If it was adopted, the impact on gold prices would depend on how any standard was enacted.

“Do they allow changes in the price of gold to affect monetary policy? It’s hard to imagine that happening, given the current system….If they just use gold as some sort of bellwether indicator of what they should do with monetary policy, I would think it would have a minimal impact. But if they were to actually use it to back the currency or partially back the currency, gold prices would have to be set much higher than they are right now.”

George Gero, RBC Capital Markets Global Futures

“I don’t think it’s having any effect on gold (prices currently). All we see now is a little profit-taking…If there was an implication (for the standard to be adopted), you’d have a bigger move…Central bankers don’t like gold, and it is very doubtful we’ll ever go back on a gold standard….Nobody wants to admit their currency isn’t any good. Central bankers think gold is a distraction and a competition. The price of gold is a political and economic barometer, so they really don’t like gold…They want to sell their government bonds and Treasurys, not gold. And of course, if you had a gold standard, it would highlight who has what and where and how much and what any currency is worth. Most central bankers want to have some kind of hold on how their currencies behave.”

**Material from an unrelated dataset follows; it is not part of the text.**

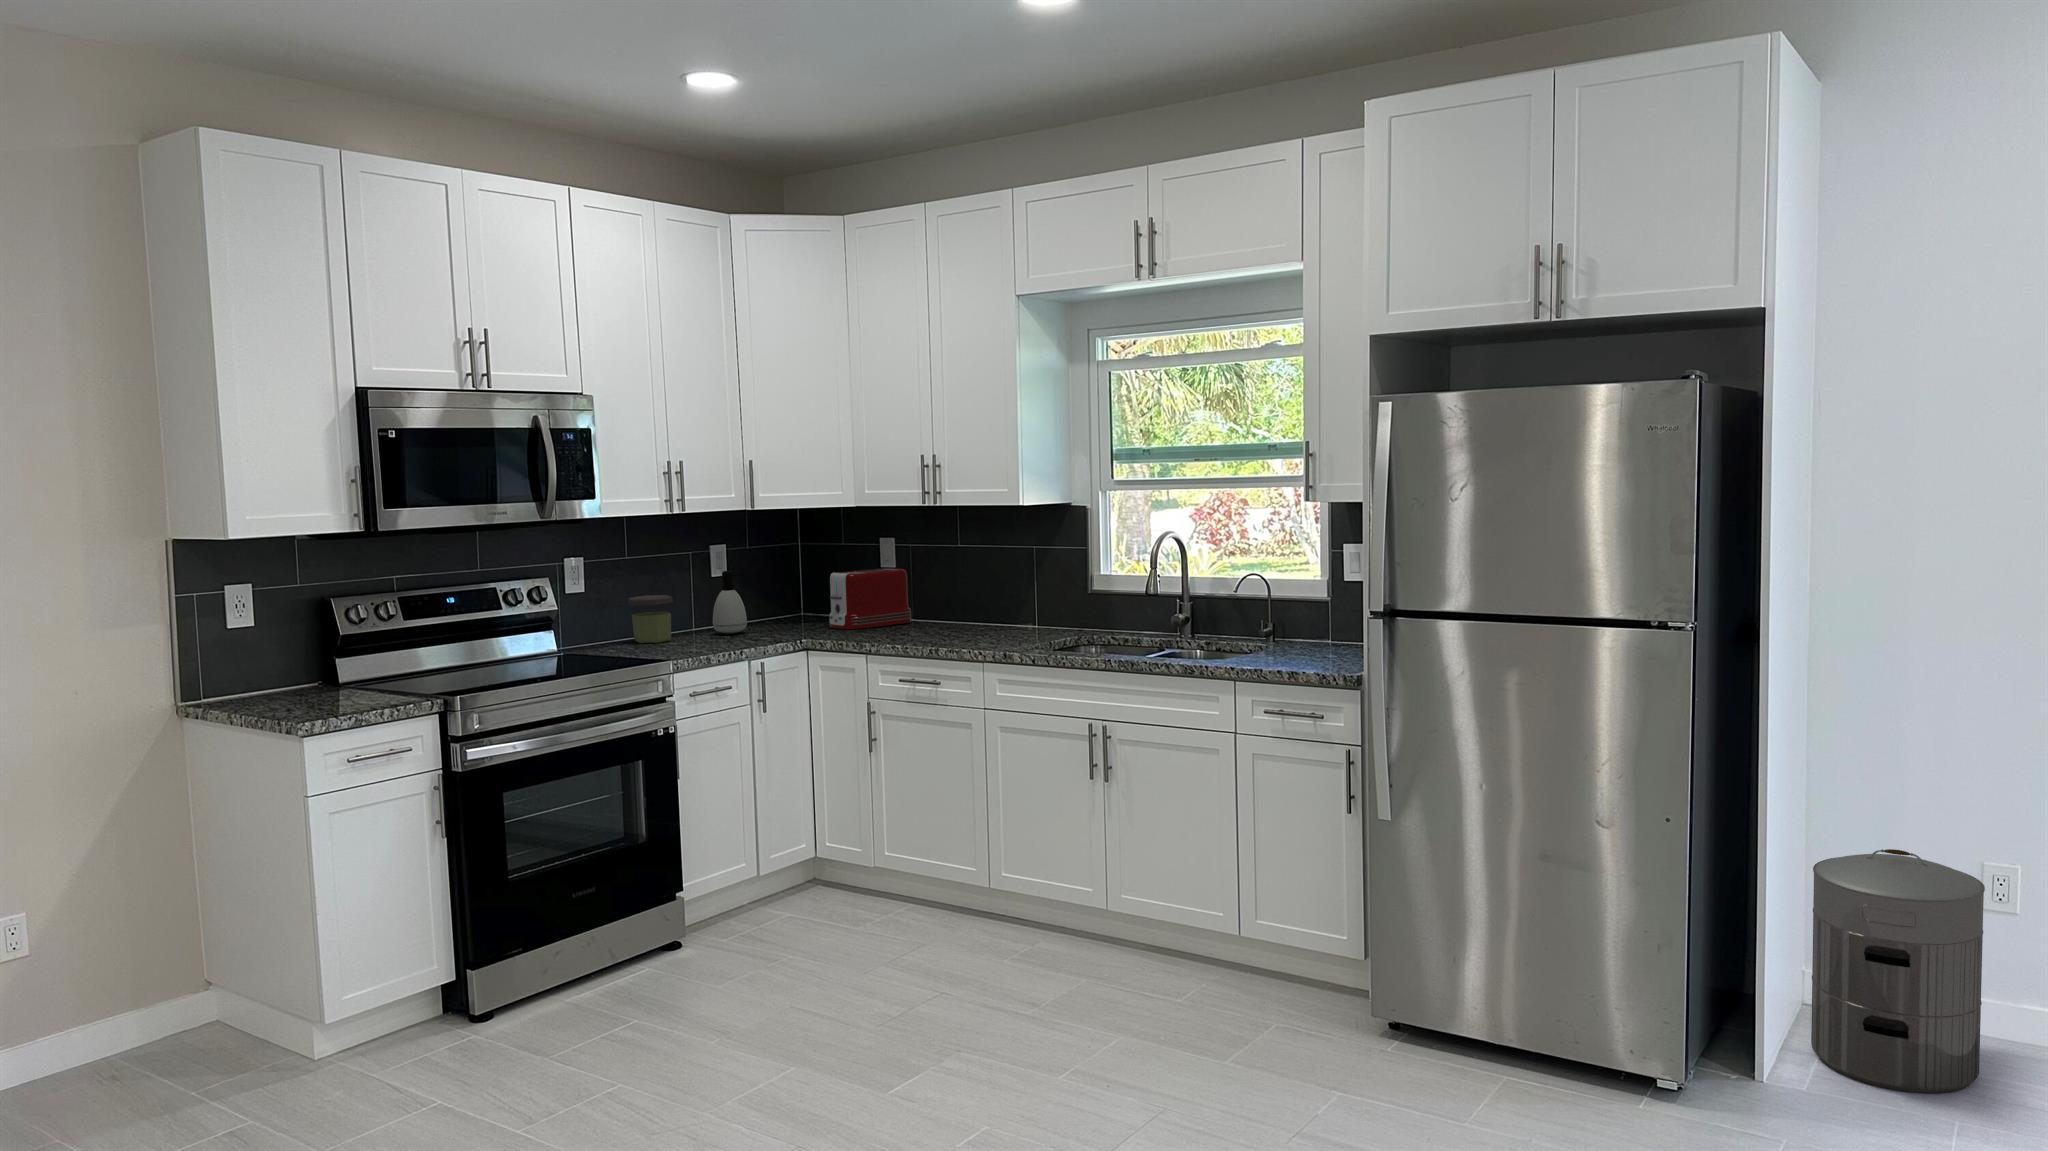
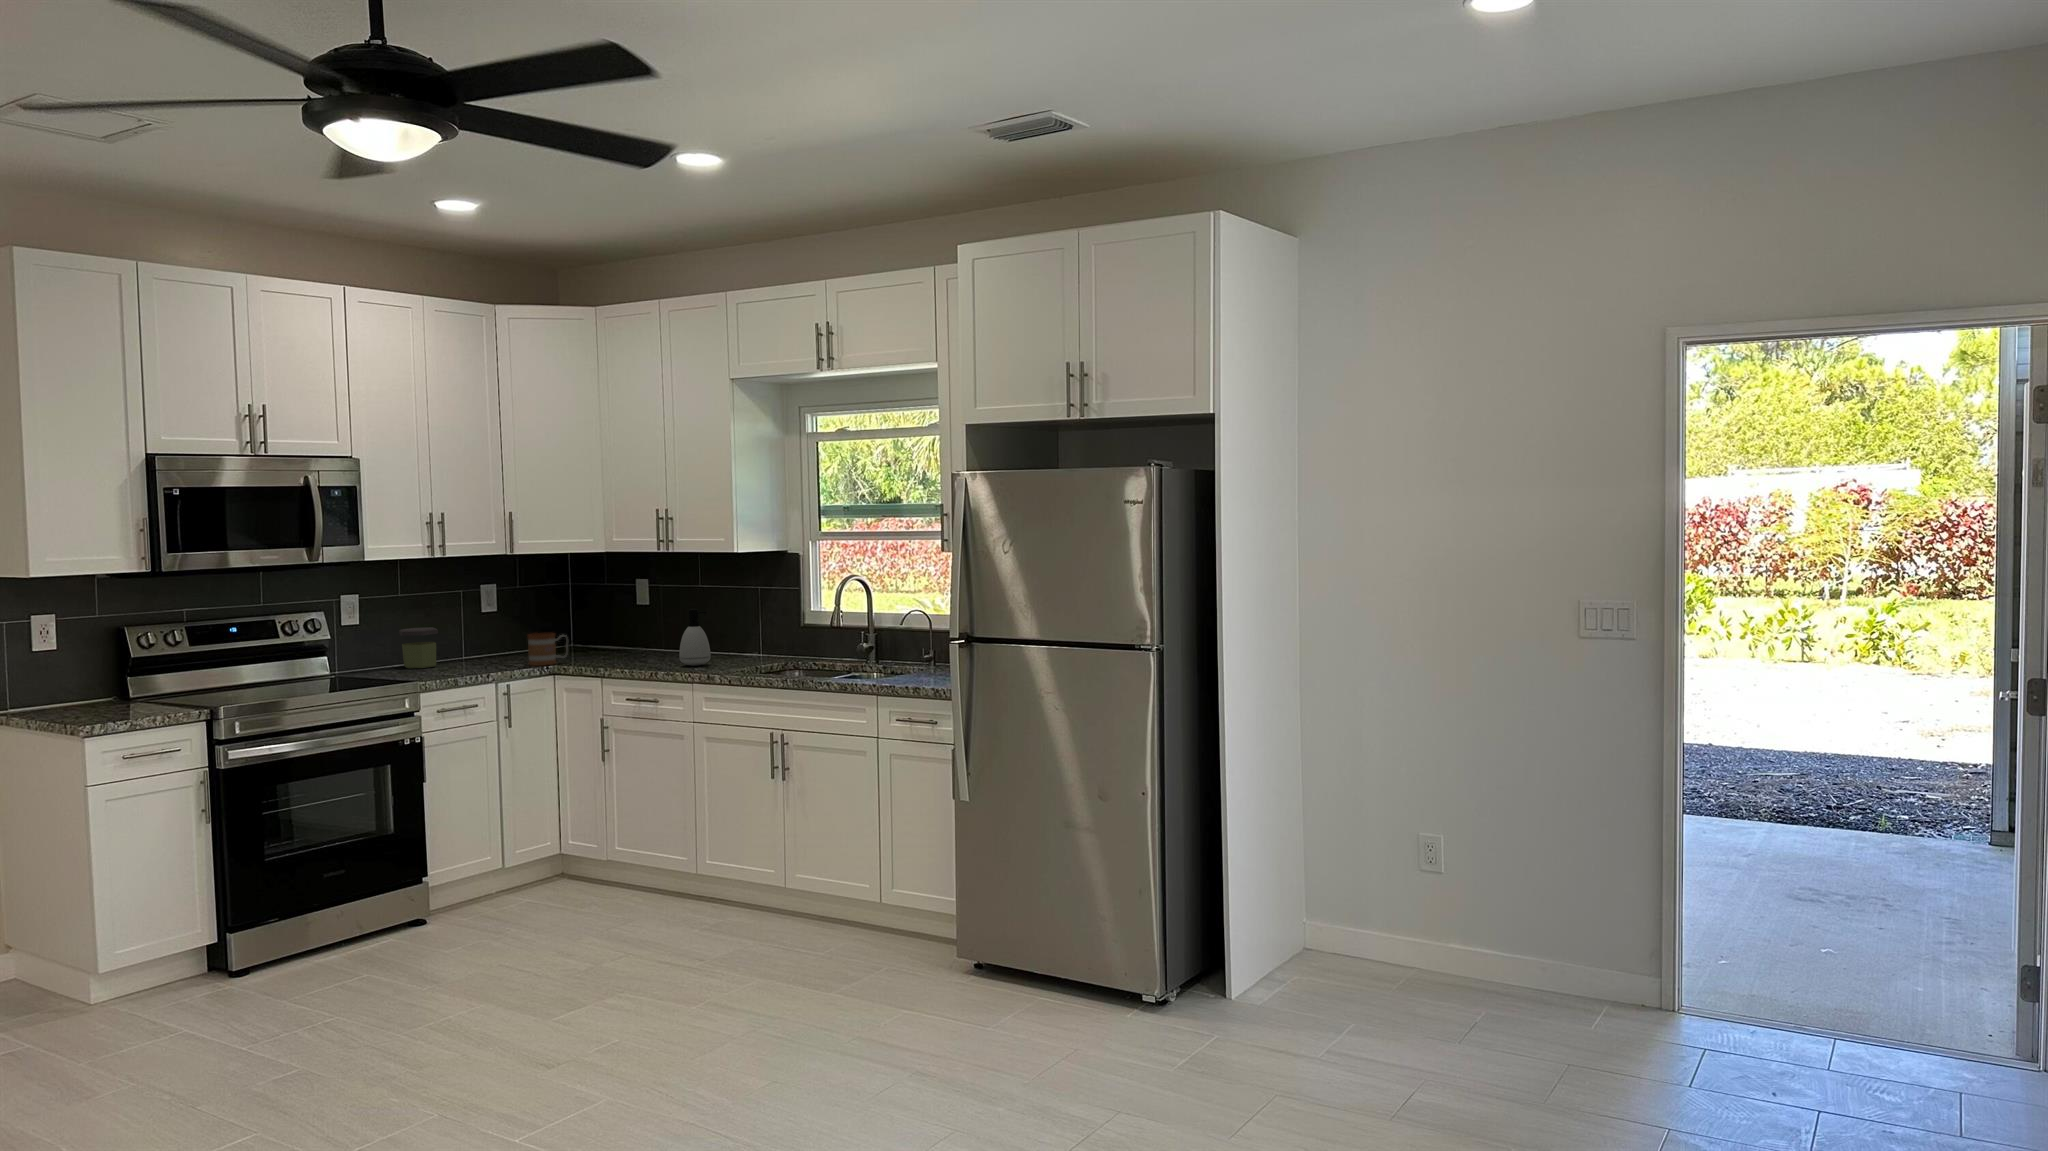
toaster: present [830,568,911,630] -> none [583,606,658,658]
soap dispenser: present [713,571,747,634] -> present [679,609,711,666]
mug: none [775,600,820,639] -> present [528,633,568,666]
waste bin: present [1811,849,1985,1093] -> none [1282,823,1395,1006]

Sterling Smith, Country Hedging

“The likelihood of it being adopted, given the current state of affairs and race to the bottom, is probably thin to none…We would have to get a lot of agreement from a lot of people. I see some really good things about this. What it would do is tame the currency markets a little bit and help prevent manipulation. It would also bring this idea of racing to the bottom, or printing money, to an end, which I think is a good idea as well…I think gold itself probably can rally off of this (should it be adopted). Anybody who would want to expand their monetary base would need to buy gold.”

Ralph Preston, senior market analyst, Heritage West Financial

I think that it is going to happen but I believe that there must be a much greater degree of financial and political disorder across the globe before the governments of the world sign unto such new way of doing business. The current paradigm must be shattered just as in WWII (Bretton Woods I) before a New World Order can be established.

Here comes $10,000 gold…. It’s just a matter of the timing and the events that will lead to this brave new world.

Mike Daly, gold and silver specialist at PFGBest

“I don’t think it’s going to fly. The bottom line is a lot of countries are printing money when they should be using bullion to back their currencies. If they did that, though, gold would be at $2,000. But I don’t think it’s practical. There’s just not enough gold out there. But it’s a headline grabber and it got people’s attention."

Peter Grant, USAGOLD – Centennial Precious Metals

“I think any way you slice it, it has a positive impact. The argument is there is not enough gold to cover all of the debt…There is not enough gold to go around at $1,400. But that changes as the price of gold goes up….

“It seems rather unlikely to me that we return to any true semblance of the gold standard because it inordinately favors those that have gold…In agreeing to a gold standard, a country that doesn’t have a lot of gold cedes a fair amount of power because they are under-allocated to that specific asset class…The topic seems to be a hot one. When you talk about the World Bank, that’s not some fly-by-night operation. To have that topic bandied about at the World Bank or IMF suggests there is a growing comfort with a hard asset like gold.”

Greg Marshall, President and CEO of Global Asset Management

“By inflating the money supply, (it) intentionally erodes the value of the dollar. I believe we will absolutely return to a monetary policy that will be tied to the price of gold. This is the only way to control governments from creating money out of thin air. In all of recorded history, no paper (fiat) currency has survived gold.”